A few overall "issues" I see here.
Hello i have a rescue horse who is scared to get into the trailer she was abused and starved she was rescued in September but she wont get into the Trailer any ideas please i have to get her moved by Saturday.
This is like saying I have a 4-yr-old mustang who's never seen a human before, but I have to ride him in a reining competition in 2 days.
You are setting yourself and the horse up for failure when you don't prepare.
Is this your first horse? Have you owned horses before? You didn't say so that's why I am asking. How experienced are you with horses?
I dont have that kind of money to call a trainer i was hoping for some natural horsemanship i can do to load her
So you can't afford $100 for a trainer to come help you for the day?
Then what are you going to do when you force her to load and she gashes her leg open in the struggle, and now you have to keep her overnight at the vet and now have months of banadging ahead of you, not to mention about a $1,000 in vet bills, anti-biotics, and bandaging materials?
There is nothing natural
about forcing a horse to get into a tin can of a trailer, because you don't have the time to train her.
Im loading her in a two horse trailer and the rescue said she loads fine but it turned out when i went to load her she was terrified, and i tried loading her with her grain its been helping but i was wondering if there was something else i can also try? I been trying with grain for about a week now
If I bribed you with chocolate chip cookies, would you follow a complete stranger into......
Why not? They are chocolate chip cookies
So why on earth do you think you could bribe a horse with some grain to get into one of these death traps?
It still baffles me why some people think they can "train" a horse to load with grain.
its a straight load all she has to do is step up she will usually just walk away but if you bring a rope or lunge line and try to get her in she freaks out and bolts.
That's a pretty darn big task to ask of her. (Per my cave description above.) It's not that simple.

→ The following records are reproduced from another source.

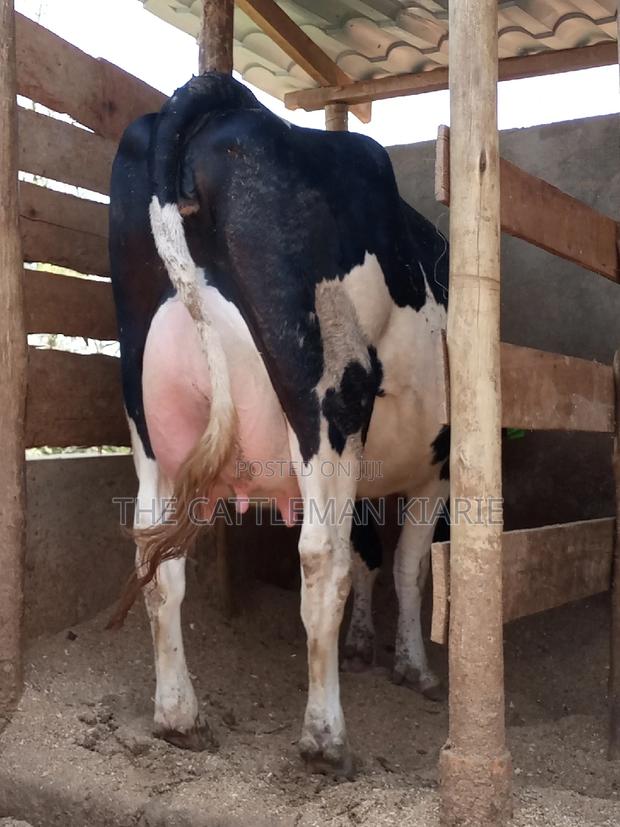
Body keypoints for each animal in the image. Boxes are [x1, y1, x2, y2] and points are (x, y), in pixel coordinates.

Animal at [108, 72, 449, 777]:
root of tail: (221, 105)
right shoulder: (437, 467)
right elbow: (406, 564)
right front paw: (412, 667)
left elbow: (374, 553)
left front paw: (366, 645)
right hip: (330, 397)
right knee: (320, 559)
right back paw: (324, 739)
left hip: (146, 410)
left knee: (157, 558)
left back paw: (179, 718)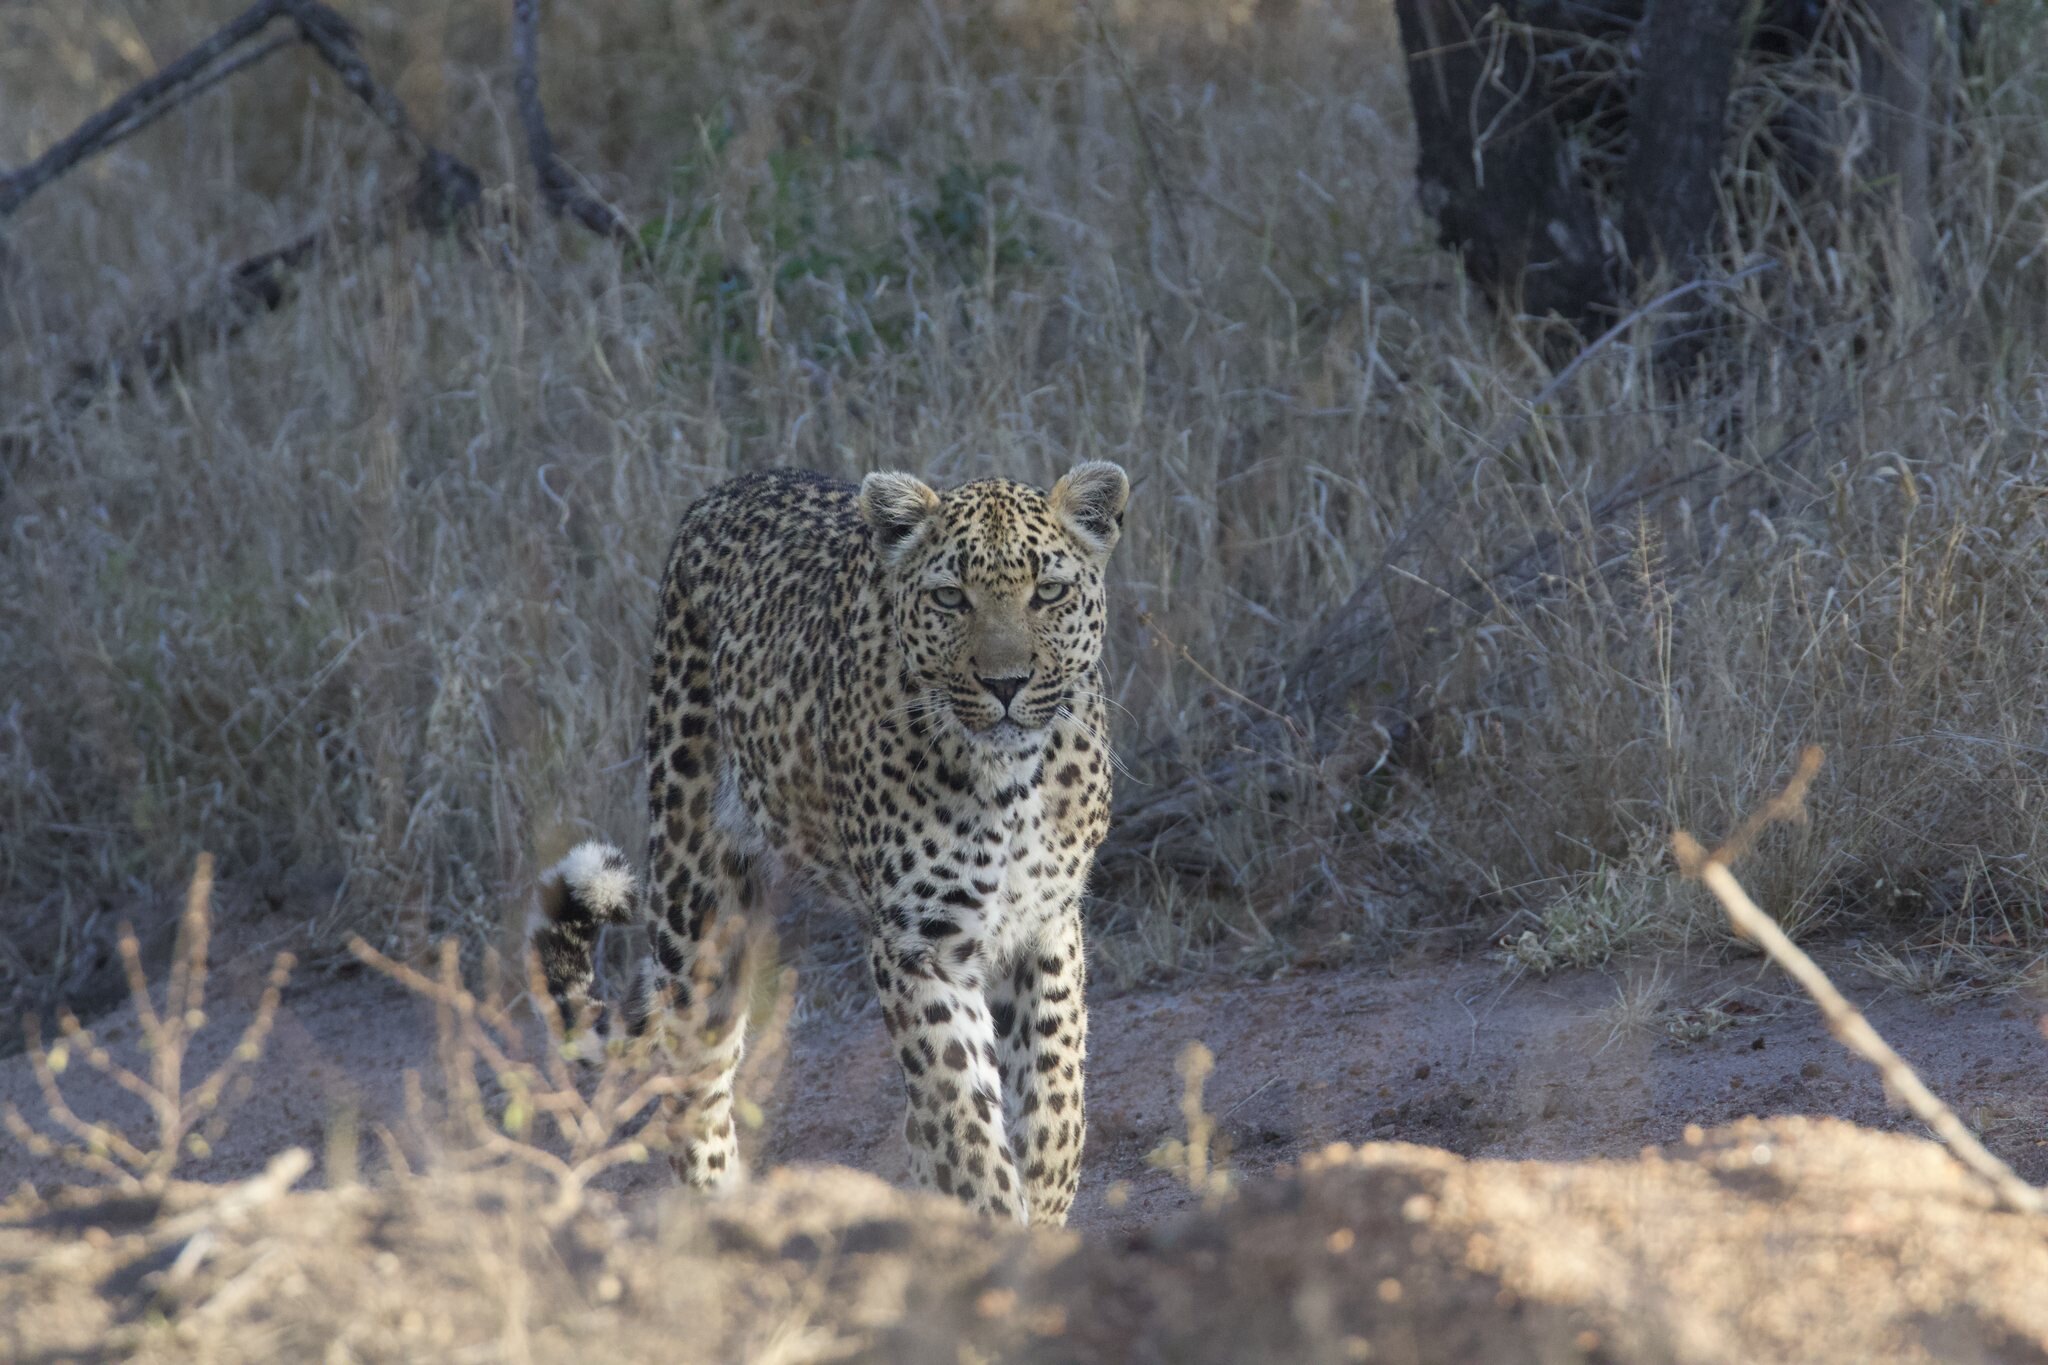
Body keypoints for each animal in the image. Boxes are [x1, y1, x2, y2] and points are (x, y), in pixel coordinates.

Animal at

For an untrained 2-yr-old horse, all they have to do
is let me strap a saddle on their back. And all they have to do
is turn when I tell them and go when I tell them.
Plus YOU are dealing with an ABUSED horse. She is probably going to have some mental and emotional issues. Maybe she was beat with a rope or beat with a lunge line.

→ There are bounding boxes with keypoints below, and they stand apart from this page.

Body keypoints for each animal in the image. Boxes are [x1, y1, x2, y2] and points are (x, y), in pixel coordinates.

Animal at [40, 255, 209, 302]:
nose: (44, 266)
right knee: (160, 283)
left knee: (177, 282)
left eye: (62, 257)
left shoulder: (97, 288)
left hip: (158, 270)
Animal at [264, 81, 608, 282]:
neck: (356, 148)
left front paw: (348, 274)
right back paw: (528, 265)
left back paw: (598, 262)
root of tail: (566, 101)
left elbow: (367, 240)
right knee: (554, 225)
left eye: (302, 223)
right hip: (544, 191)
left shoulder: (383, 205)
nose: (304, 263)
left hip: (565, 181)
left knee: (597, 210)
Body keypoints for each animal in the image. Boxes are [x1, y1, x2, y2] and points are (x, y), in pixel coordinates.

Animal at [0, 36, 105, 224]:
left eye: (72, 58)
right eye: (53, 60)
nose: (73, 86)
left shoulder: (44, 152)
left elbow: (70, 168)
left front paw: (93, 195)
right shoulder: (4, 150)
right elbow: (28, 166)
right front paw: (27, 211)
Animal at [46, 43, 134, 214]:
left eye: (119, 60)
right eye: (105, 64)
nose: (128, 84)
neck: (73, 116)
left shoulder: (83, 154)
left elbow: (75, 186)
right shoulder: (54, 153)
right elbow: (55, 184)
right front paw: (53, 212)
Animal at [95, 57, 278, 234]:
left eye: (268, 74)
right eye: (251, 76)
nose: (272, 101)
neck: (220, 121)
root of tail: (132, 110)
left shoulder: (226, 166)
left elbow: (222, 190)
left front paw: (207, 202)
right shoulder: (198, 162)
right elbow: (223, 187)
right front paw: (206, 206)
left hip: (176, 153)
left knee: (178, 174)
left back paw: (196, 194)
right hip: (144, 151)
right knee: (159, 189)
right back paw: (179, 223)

Again, do you see the predicament you've placed yourself in?
Okay, scolding aside (hopefully you've learned a lesson here) there are ways to "force" a horse to load. However, you need to know that it might set you back in her training.
I highly recommend Clinton Anderson's trailer loading DVD. It is worth every penny. He goes through the proper steps of training a horse to load. But he does also have a couple of "emergency" strategies if you need to load your horse and haven't fully completed the training process. They're not recommended unless you have absolutely no choice, because of course they are going to set you back in training a little bit. The emergency strategies will allow you to load a horse once; it will not
teach them to load for a lifetime.
If it is at all possible for you to borrow or rent a stock trailer (rather than a 2-horse straight) it is going to make the process a lot easier. Straight loads are often the hardest to get a horse to load into because it is so small and claustraphobic to them.

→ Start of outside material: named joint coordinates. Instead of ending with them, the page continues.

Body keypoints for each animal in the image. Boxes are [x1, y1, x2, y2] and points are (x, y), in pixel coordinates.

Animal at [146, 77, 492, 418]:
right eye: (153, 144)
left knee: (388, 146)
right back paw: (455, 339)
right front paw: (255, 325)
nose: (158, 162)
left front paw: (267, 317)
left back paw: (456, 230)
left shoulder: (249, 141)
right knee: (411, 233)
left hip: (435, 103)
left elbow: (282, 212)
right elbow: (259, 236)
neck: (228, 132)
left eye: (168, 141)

The main thing to remember: PRESSURE and RELEASE.
Clinton uses a rope as a "butt rope" for one of his emergency strategies. To ask the horse to go forward, pull on the rope to put pressure on her butt and also the leadrope on her head. The very instant she walks forward, you need to immediately remove the lead rope pressure and remove the butt rope pressure. If she stops, apply pressure again. Release immeidately when she moves forward.
It may be easier to have a couple people help you, especially.
I've also had success in an emergency situation before by using corral panels (and a few helpers). One person is coaxing the horse, while the others slowly creep the panels closer to "encourage" the horse to go onto the trailer.
Again, these methods should only be used if you have absolutely no other way to get a horse loaded and they must be loaded. Because it certainly isn't going to make a good impression in the horse's mind.